Microrrelato publicado en el Arca Ficticia por haber ocupado, junto a otros cinco textos el primer lugar en la Marina del mes de septiembre. La jurado fue Adela Celorio y el tema, "amores tóxicos".

3 nov. 2014

Recreo

Petite wallpaper, de Mathilde, en Deviant art

Toca la sirena. Nerea sale al sol del patio y marcha hacia el corro de chiquillas que parlotean alegres mientras organizan la partida de balón tiro. Cuando la ven llegar, explota un silencio salpicado de risas contenidas.
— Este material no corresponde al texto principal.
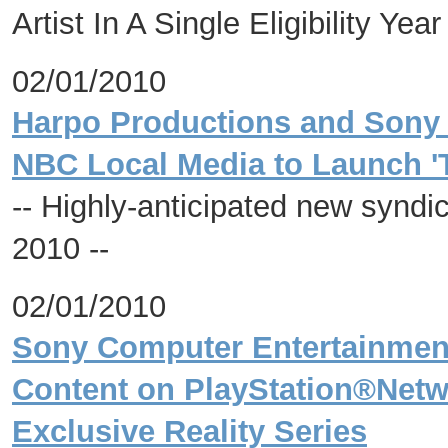
Artist In A Single Eligibility Year
02/01/2010
Harpo Productions and Sony P
NBC Local Media to Launch '
-- Highly-anticipated new syndic
2010 --
02/01/2010
Sony Computer Entertainment
Content on PlayStation®Netwo
Exclusive Reality Series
De pronto, a la voz de la capitana, una rubita de ojos claros, el grupo echa a correr tras la pelota.

Nerea queda plantada en medio del albero. Da media vuelta. Se acerca al escalón donde una criatura gruesa, de ojos bovinos, devora su pan con chocolate y le hace, entre dientes, la misma pregunta de todos los días.

—¿Jugamos a los cromos?

Creo que lo mejor de ganar una semana el Wonderland, que siempre hace ilusión, es que hagan un comentario sobre tu microrrelato tan halagador como el que se puede escuchar haciendo clic en la flecha del reproductor. Y oírlo en catalán y entenderlo también me ha encantado. Muchas gracias a Rosa Gil por su amabilidad y por mantener este concurso que tanto nos gusta a los micrrorrelatistas.